Mengambil Hikmah Pandemi C19
Bila saatnya nanti pandemi ini bisa berakhir, setidaknya C-19 sudah mengajarkan kita agar hidup lebih bersih dan lebih sehat. Jangan sampai ketinggalan, jangan sampai tidak ada perbaikan dalam kehidupan kita. Sudah seharusnya kita untuk:
- Lebih rutin memeriksakan kesehatan secara berkala, walaupun sedang merasa sehat dan tidak ada keluhan.
- Senantiasa memperhatikan kebersihan tangan dan tidak terlalu sering memegang muka sebelum mencuci tangan.

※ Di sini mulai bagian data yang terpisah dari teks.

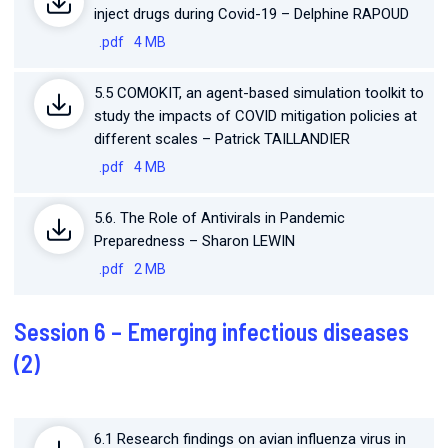
inject drugs during Covid-19 – Delphine RAPOUD
.pdf
4 MB
5.5 COMOKIT, an agent-based simulation toolkit to
study the impacts of COVID mitigation policies at
different scales – Patrick TAILLANDIER
.pdf
4 MB
5.6. The Role of Antivirals in Pandemic
Preparedness – Sharon LEWIN
.pdf
2 MB
Session 6 – Emerging infectious diseases
(2)
6.1 Research findings on avian influenza virus in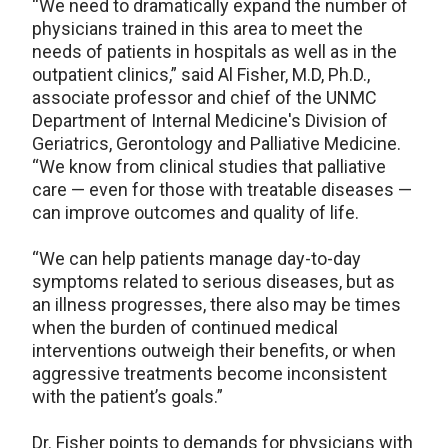
“We need to dramatically expand the number of
physicians trained in this area to meet the
needs of patients in hospitals as well as in the
outpatient clinics,” said Al Fisher, M.D, Ph.D.,
associate professor and chief of the UNMC
Department of Internal Medicine's Division of
Geriatrics, Gerontology and Palliative Medicine.
“We know from clinical studies that palliative
care — even for those with treatable diseases —
can improve outcomes and quality of life.
“We can help patients manage day-to-day
symptoms related to serious diseases, but as
an illness progresses, there also may be times
when the burden of continued medical
interventions outweigh their benefits, or when
aggressive treatments become inconsistent
with the patient’s goals.”
Dr. Fisher points to demands for physicians with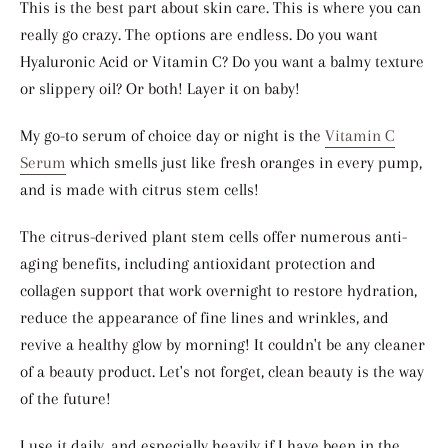
This is the best part about skin care. This is where you can
really go crazy. The options are endless. Do you want
Hyaluronic Acid or Vitamin C? Do you want a balmy texture
or slippery oil? Or both! Layer it on baby!
My go-to serum of choice day or night is the
Vitamin C
Serum
which smells just like fresh oranges in every pump,
and is made with citrus stem cells!
The citrus-derived plant stem cells offer numerous anti-
aging benefits, including
antioxidant protection and
collagen support
that work overnight to restore hydration,
reduce the appearance of fine lines and wrinkles, and
revive a healthy glow by morning!
It couldn't be any cleaner
of a beauty product. Let's not forget, clean beauty is the way
of the future!
I use it daily, and especially heavily if I have been in the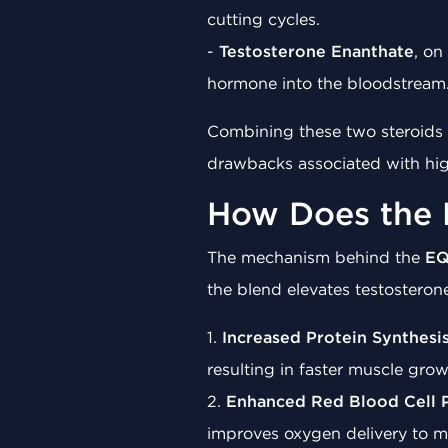
cutting cycles.
-
Testosterone Enanthate
, on
hormone into the bloodstream. 
Combining these two steroids a
drawbacks associated with high
How Does the 
The mechanism behind the
EQ
the blend elevates testosterone
1.
Increased Protein Synthesi
resulting in faster muscle gro
2.
Enhanced Red Blood Cell 
improves oxygen delivery to mu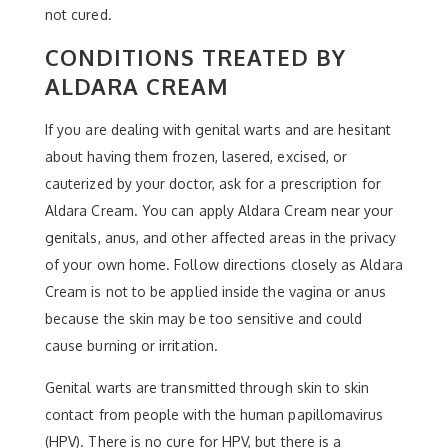
not cured.
CONDITIONS TREATED BY
ALDARA CREAM
If you are dealing with genital warts and are hesitant
about having them frozen, lasered, excised, or
cauterized by your doctor, ask for a prescription for
Aldara Cream. You can apply Aldara Cream near your
genitals, anus, and other affected areas in the privacy
of your own home. Follow directions closely as Aldara
Cream is not to be applied inside the vagina or anus
because the skin may be too sensitive and could
cause burning or irritation.
Genital warts are transmitted through skin to skin
contact from people with the human papillomavirus
(HPV). There is no cure for HPV, but there is a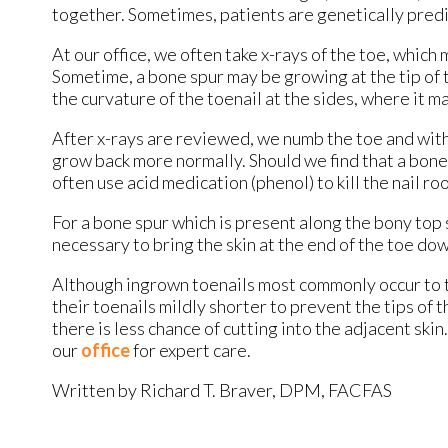
together. Sometimes, patients are genetically predi
At our office, we often take x-rays of the toe, which
Sometime, a bone spur may be growing at the tip of 
the curvature of the toenail at the sides, where it m
After x-rays are reviewed, we numb the toe and with 
grow back more normally. Should we find that a bone 
often use acid medication (phenol) to kill the nail r
For a bone spur which is present along the bony top s
necessary to bring the skin at the end of the toe do
Although ingrown toenails most commonly occur to the
their toenails mildly shorter to prevent the tips of
there is less chance of cutting into the adjacent sk
our
office
for expert care.
Written by Richard T. Braver, DPM, FACFAS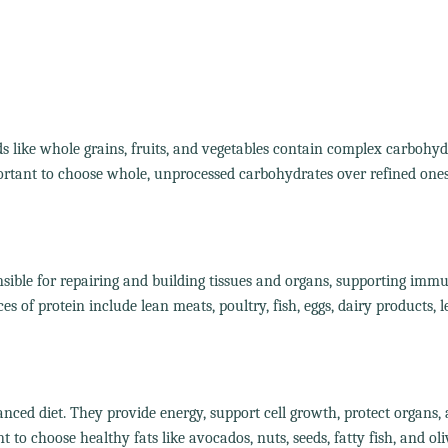
s like whole grains, fruits, and vegetables contain complex carbohyd
portant to choose whole, unprocessed carbohydrates over refined ones
nsible for repairing and building tissues and organs, supporting imm
of protein include lean meats, poultry, fish, eggs, dairy products, 
lanced diet. They provide energy, support cell growth, protect organs,
 to choose healthy fats like avocados, nuts, seeds, fatty fish, and oliv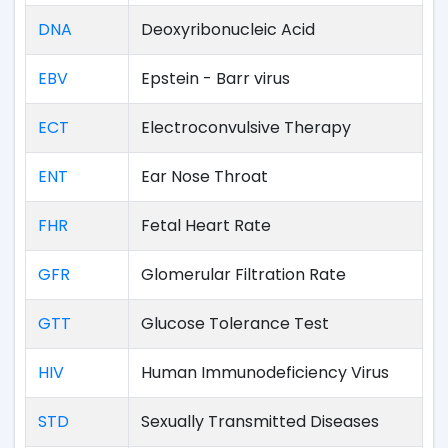
DNA
Deoxyribonucleic Acid
EBV
Epstein - Barr virus
ECT
Electroconvulsive Therapy
ENT
Ear Nose Throat
FHR
Fetal Heart Rate
GFR
Glomerular Filtration Rate
GTT
Glucose Tolerance Test
HIV
Human Immunodeficiency Virus
STD
Sexually Transmitted Diseases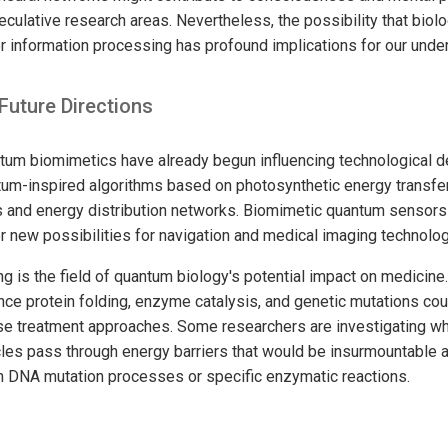
eculative research areas. Nevertheless, the possibility that bio
r information processing has profound implications for our under
Future Directions
ntum biomimetics have already begun influencing technological
tum-inspired algorithms based on photosynthetic energy transfe
lls and energy distribution networks. Biomimetic quantum sensor
 new possibilities for navigation and medical imaging technolog
 is the field of quantum biology's potential impact on medicin
nce protein folding, enzyme catalysis, and genetic mutations coul
se treatment approaches. Some researchers are investigating w
les pass through energy barriers that would be insurmountable a
n DNA mutation processes or specific enzymatic reactions.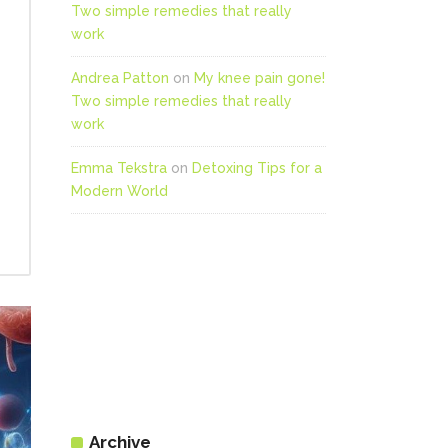
Two simple remedies that really
work
Andrea Patton
on
My knee pain gone!
Two simple remedies that really
work
Emma Tekstra
on
Detoxing Tips for a
Modern World
Archive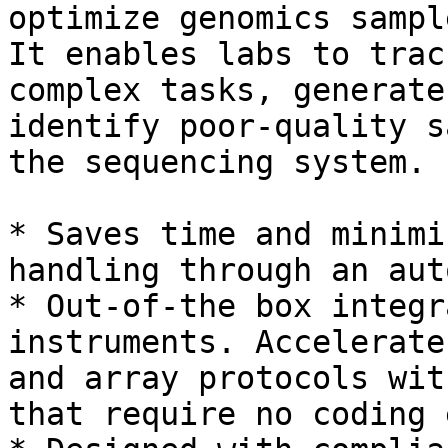
optimize genomics sampl
It enables labs to trac
complex tasks, generate
identify poor-quality s
the sequencing system.

* Saves time and minimi
handling through an aut
* Out-of-the box integr
instruments. Accelerate
and array protocols wit
that require no coding 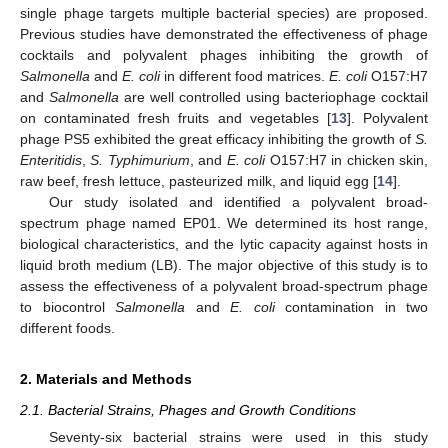
single phage targets multiple bacterial species) are proposed.
Previous studies have demonstrated the effectiveness of phage
cocktails and polyvalent phages inhibiting the growth of
Salmonella
and
E. coli
in different food matrices.
E. coli
O157:H7
and
Salmonella
are well controlled using bacteriophage cocktail
on contaminated fresh fruits and vegetables [
13
]. Polyvalent
phage PS5 exhibited the great efficacy inhibiting the growth of
S.
Enteritidis
,
S. Typhimurium
, and
E. coli
O157:H7 in chicken skin,
raw beef, fresh lettuce, pasteurized milk, and liquid egg [
14
].
Our study isolated and identified a polyvalent broad-
spectrum phage named EP01. We determined its host range,
biological characteristics, and the lytic capacity against hosts in
liquid broth medium (LB). The major objective of this study is to
assess the effectiveness of a polyvalent broad-spectrum phage
to biocontrol
Salmonella
and
E. coli
contamination in two
different foods.
2. Materials and Methods
2.1. Bacterial Strains, Phages and Growth Conditions
Seventy-six bacterial strains were used in this study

- Lebih santun ketika batuk atau bersin dengan menutupnya di lipat siku, serta tidak keluar rumah bila sedang sakit.
- Menurunkan berat badan, bila termasuk kategori obesitas.
- Berhenti merokok dan menjauhi asap rokok orang lain[IKM1] , baik rokok konvensional maupun elektrik/VAPE.
- Menjaga kesehatan dengan menjalani lima pilar gaya hidup sehat secara keseluruhan. Jangan meninggalkan salah satunya, karena satu saja tidak dilakukan maka “pilar” tersebut akan hilang, sehingga “bangunan kesehatan” itu akan rubuh.